• [TO DO]: Nothing in the records may be altered. Repeat them in full.

-------------------------

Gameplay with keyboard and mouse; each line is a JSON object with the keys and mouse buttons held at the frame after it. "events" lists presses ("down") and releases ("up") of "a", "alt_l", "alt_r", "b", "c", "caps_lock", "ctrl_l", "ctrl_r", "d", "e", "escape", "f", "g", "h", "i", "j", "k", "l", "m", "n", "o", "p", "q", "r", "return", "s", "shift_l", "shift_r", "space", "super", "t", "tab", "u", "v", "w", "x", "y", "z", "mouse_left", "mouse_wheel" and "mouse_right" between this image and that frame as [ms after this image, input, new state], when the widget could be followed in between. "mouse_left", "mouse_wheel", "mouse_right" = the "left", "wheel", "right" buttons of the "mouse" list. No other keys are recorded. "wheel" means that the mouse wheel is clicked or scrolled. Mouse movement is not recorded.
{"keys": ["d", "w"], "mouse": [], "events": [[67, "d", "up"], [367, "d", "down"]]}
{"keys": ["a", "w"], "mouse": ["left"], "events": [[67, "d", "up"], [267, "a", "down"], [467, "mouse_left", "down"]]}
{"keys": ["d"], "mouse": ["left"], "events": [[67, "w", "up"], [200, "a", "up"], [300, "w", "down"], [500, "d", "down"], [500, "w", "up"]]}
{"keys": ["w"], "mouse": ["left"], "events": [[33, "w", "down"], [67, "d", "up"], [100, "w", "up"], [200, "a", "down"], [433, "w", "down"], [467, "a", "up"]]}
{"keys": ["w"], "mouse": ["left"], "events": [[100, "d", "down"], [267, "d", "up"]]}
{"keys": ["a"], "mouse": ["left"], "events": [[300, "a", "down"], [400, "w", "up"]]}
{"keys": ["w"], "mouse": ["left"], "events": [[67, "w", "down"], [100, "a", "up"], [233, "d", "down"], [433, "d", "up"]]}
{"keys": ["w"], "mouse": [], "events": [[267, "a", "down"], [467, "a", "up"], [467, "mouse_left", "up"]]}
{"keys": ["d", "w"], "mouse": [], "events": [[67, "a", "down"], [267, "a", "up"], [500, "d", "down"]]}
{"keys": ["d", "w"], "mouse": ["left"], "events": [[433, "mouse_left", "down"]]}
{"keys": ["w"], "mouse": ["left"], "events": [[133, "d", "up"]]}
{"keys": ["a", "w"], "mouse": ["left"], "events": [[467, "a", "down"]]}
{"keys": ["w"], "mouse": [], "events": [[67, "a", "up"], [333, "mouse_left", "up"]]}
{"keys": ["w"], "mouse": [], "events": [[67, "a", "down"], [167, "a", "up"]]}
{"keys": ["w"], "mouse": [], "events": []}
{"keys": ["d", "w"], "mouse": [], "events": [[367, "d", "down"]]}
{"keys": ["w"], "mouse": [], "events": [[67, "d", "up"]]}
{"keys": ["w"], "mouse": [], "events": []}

-------------------------

• [TASK RESULT]:
Gameplay with keyboard and mouse; each line is a JSON object with the keys and mouse buttons held at the frame after it. "events" lists presses ("down") and releases ("up") of "a", "alt_l", "alt_r", "b", "c", "caps_lock", "ctrl_l", "ctrl_r", "d", "e", "escape", "f", "g", "h", "i", "j", "k", "l", "m", "n", "o", "p", "q", "r", "return", "s", "shift_l", "shift_r", "space", "super", "t", "tab", "u", "v", "w", "x", "y", "z", "mouse_left", "mouse_wheel" and "mouse_right" between this image and that frame as [ms after this image, input, new state], when the widget could be followed in between. "mouse_left", "mouse_wheel", "mouse_right" = the "left", "wheel", "right" buttons of the "mouse" list. No other keys are recorded. "wheel" means that the mouse wheel is clicked or scrolled. Mouse movement is not recorded.
{"keys": ["d", "w"], "mouse": [], "events": [[67, "d", "up"], [367, "d", "down"]]}
{"keys": ["a", "w"], "mouse": ["left"], "events": [[67, "d", "up"], [267, "a", "down"], [467, "mouse_left", "down"]]}
{"keys": ["d"], "mouse": ["left"], "events": [[67, "w", "up"], [200, "a", "up"], [300, "w", "down"], [500, "d", "down"], [500, "w", "up"]]}
{"keys": ["w"], "mouse": ["left"], "events": [[33, "w", "down"], [67, "d", "up"], [100, "w", "up"], [200, "a", "down"], [433, "w", "down"], [467, "a", "up"]]}
{"keys": ["w"], "mouse": ["left"], "events": [[100, "d", "down"], [267, "d", "up"]]}
{"keys": ["a"], "mouse": ["left"], "events": [[300, "a", "down"], [400, "w", "up"]]}
{"keys": ["w"], "mouse": ["left"], "events": [[67, "w", "down"], [100, "a", "up"], [233, "d", "down"], [433, "d", "up"]]}
{"keys": ["w"], "mouse": [], "events": [[267, "a", "down"], [467, "a", "up"], [467, "mouse_left", "up"]]}
{"keys": ["d", "w"], "mouse": [], "events": [[67, "a", "down"], [267, "a", "up"], [500, "d", "down"]]}
{"keys": ["d", "w"], "mouse": ["left"], "events": [[433, "mouse_left", "down"]]}
{"keys": ["w"], "mouse": ["left"], "events": [[133, "d", "up"]]}
{"keys": ["a", "w"], "mouse": ["left"], "events": [[467, "a", "down"]]}
{"keys": ["w"], "mouse": [], "events": [[67, "a", "up"], [333, "mouse_left", "up"]]}
{"keys": ["w"], "mouse": [], "events": [[67, "a", "down"], [167, "a", "up"]]}
{"keys": ["w"], "mouse": [], "events": []}
{"keys": ["d", "w"], "mouse": [], "events": [[367, "d", "down"]]}
{"keys": ["w"], "mouse": [], "events": [[67, "d", "up"]]}
{"keys": ["w"], "mouse": [], "events": []}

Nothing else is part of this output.